Criptovaluta: Dubai attira le maggiori aziende di criptovalute

Dubai, una città degli Emirati Arabi Uniti, sta rapidamente diventando un hub per le criptovalute e le blockchain imprese.

Nel tentativo di attrarre gli investimenti in criptovalute nel paese, Dubai ha creato regole estremamente favorevoli per questi tipi di imprese.

Per esempio, non c'è un'imposta sul reddito delle persone fisiche o delle imprese a Dubai.

Di conseguenza, le principali aziende di criptovalute si stanno affrettando ad aprire nuove filiali a Dubai a causa delle sue nuove licenze di beni virtuali.

Con questo, Dubai è il più recente paese che persegue di diventare un hub per gli investitori e le imprese di cripto, seguendo le orme della provincia canadese di Alberta.

Una delle principali società di criptovalute, Bybit, prevede di trasferire la sua sede globale da Singapore a Dubai.

Per essere in grado di competere con le sue controparti nella grande lega delle criptovalute.

Bybit intende unirsi a BinanceFTX, e Crypto.com nello stabilire un punto d'appoggio nella città ultramoderna di Dubai.

Secondo il Dipartimento dello sviluppo economico di Dubai (DED), il nuovo quadro normativo per le imprese di criptovalute includerà tre tipi principali di licenze.

Questi sono la licenza di trading, la licenza di fornitore di servizi di custodia e di portafoglio, e la licenza di promotore dell'offerta di moneta iniziale (ICO).

Perché le aziende di criptovalute stanno spostando la base, specialmente da un paese come Singapore? Ecco la risposta.

Mentre Singapore ha appena concesso alcune approvazioni a gruppi di criptovalute che hanno chiesto licenze.

Dubai, d'altra parte, ha attratto con successo la grande lega delle criptovalute.

Con l'inizio del suo schema di licenze che sembra essere più comprensivo di quello di Singapore.

Finora, la Dubai Financial Services Authority ha ricevuto circa 50 domande per le nuove licenze.

L'agenzia dice che concederà le licenze entro due settimane alle aziende richiedenti.

Da Singapore, il cambiamento avviene

In precedenza, Singapore è propagandato come uno dei principali hub crittografici dell'Asia.

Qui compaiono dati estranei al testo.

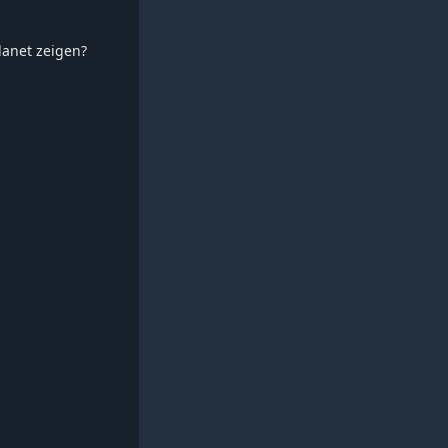
planet zeigen?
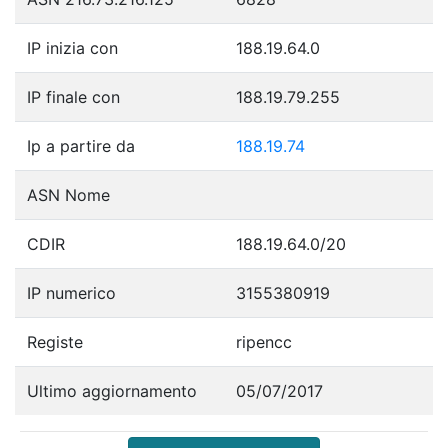
IP inizia con
188.19.64.0
IP finale con
188.19.79.255
Ip a partire da
188.19.74
ASN Nome
CDIR
188.19.64.0/20
IP numerico
3155380919
Registe
ripencc
Ultimo aggiornamento
05/07/2017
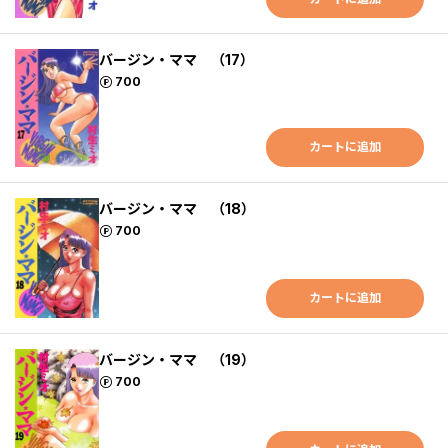
バージン・ママ （17）
ポイント
700
カートに追加
バージン・ママ （18）
ポイント
700
カートに追加
バージン・ママ （19）
ポイント
700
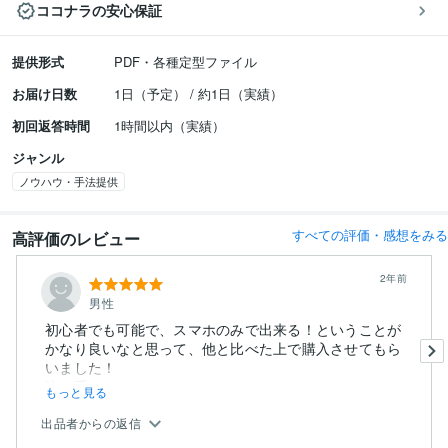
ココナラの安心保証
提供形式
PDF・各種定型ファイル
お届け日数
1日（予定） / 約1日（実績）
初回返答時間
1時間以内（実績）
ジャンル
ノウハウ・手法提供
すべての評価・感想をみる
高評価のレビュー
2年前
男性
初心者でも可能で、スマホのみで出来る！ということが
かなり良いなと思って、他と比べた上で購入させてもら
いました！
決め手は...
もっと見る
出品者からの返信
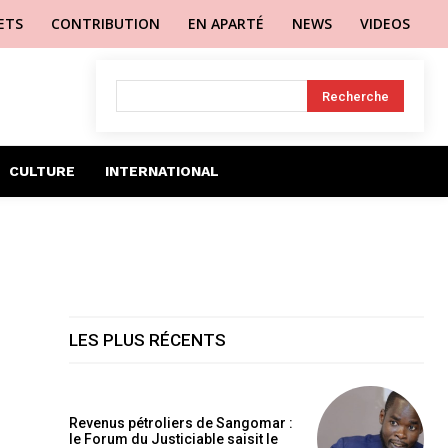
LETS
CONTRIBUTION
EN APARTÉ
NEWS
VIDEOS
Recherche
CULTURE
INTERNATIONAL
LES PLUS RÉCENTS
Revenus pétroliers de Sangomar :
le Forum du Justiciable saisit le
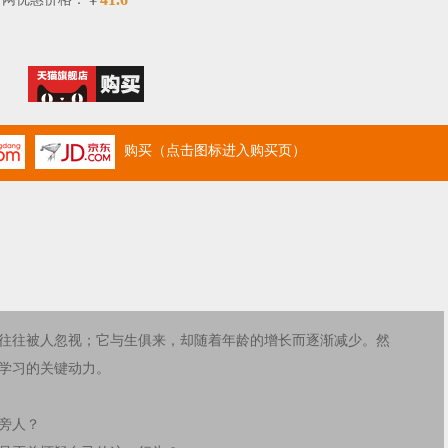
￥
购买（点击图标进入购买页）
往往被人忽视；它与生俱来，却随着年龄的增长而逐渐减少。然
学习的关键动力。
旁人？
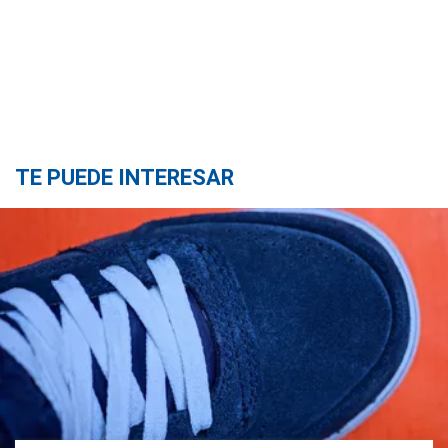
TE PUEDE INTERESAR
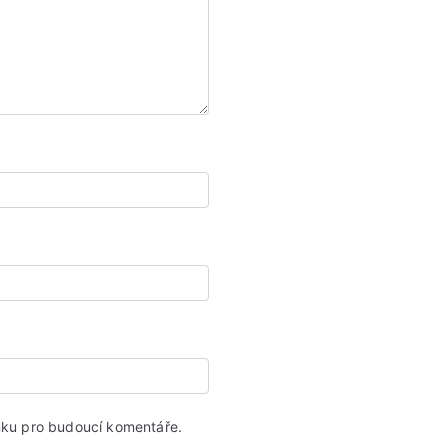
ánku pro budoucí komentáře.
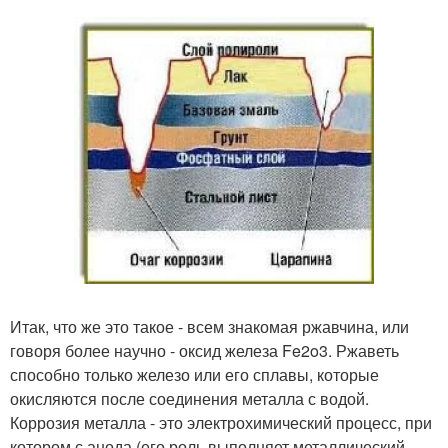
Итак, что же это такое - всем знакомая ржавчина, или
говоря более научно - оксид железа Fe2o3. Ржаветь
способно только железо или его сплавы, которые
окисляются после соединения металла с водой.
Коррозия металла - это электрохимический процесс, при
котором с анода (его роль выполняет металлический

Dopo che la Cina è scesa pesantemente sugli asset digitali l'anno scorso con una dura regolamentazione, questo fa sì che gli investitori di criptovalute cerchino pascoli più verdi.

Attualmente, il convoglio di criptovalute sembra essere decollato.

E diverse imprese del convoglio si sono rivolte a un luogo più ricettivo, con una migliore regolamentazione che aiuta il loro progresso.

Una di queste aziende è Binance, che è il più grande scambio di criptovalute per volume.

L'azienda ha annunciato a marzo che avrebbe aperto un ufficio a Dubai.

Dubai ha dimostrato di essere una destinazione più attraente per le imprese crypto e blockchain con i suoi regolamenti chiari e l'atteggiamento permissivo.

La criptovaluta aveva precedentemente - nel dicembre 2021 - firmato un accordo con il Dubai World Trade Center - un parco commerciale esente da tasse - nel tentativo di consigliare il quadro normativo dello stato del Golfo.

La Digital Asset Regulatory Authority, che è stata istituita all'inizio di questo mese, ha ora rilasciato una licenza a Binance.

Questo dimostra che Dubai sta diventando una destinazione per molte aziende di criptovalute, in quanto offre un ambiente favorevole alla regolamentazione.

Tuttavia, ci sono speculazioni sulla competenza del processo di regolamentazione a Dubai.

Di conseguenza, il Task Force di azione finanziaria - un cane da guardia globale contro il riciclaggio di denaro - ha messo gli Emirati Arabi Uniti sul loro "elenco grigio.”

Dove controlleranno da vicino le procedure delle operazioni di criptovaluta per prevenire il flusso di denaro sporco.

Il ruolo dei regolatori occidentali nella regolamentazione di Dubai

Avvocati e precedenti regolatori nel Regno Unito e negli Stati Uniti hanno sostenuto.

Che la semplice emissione di licenze per gli scambi di criptovalute non è una prova sufficiente che essi sono autorizzati sotto una supervisione appropriata. 

Dubai, tuttavia, sta cercando di dimostrare che sono in cima al gioco normativo.

Implementando un ambiente di test "sandbox" in cui gli scambi possano operare prima di ottenere una licenza completa.

È ovvio che con questi sviluppi, Dubai sta facendo uno sforzo concertato per affermarsi come un importante giocatore di crittografia.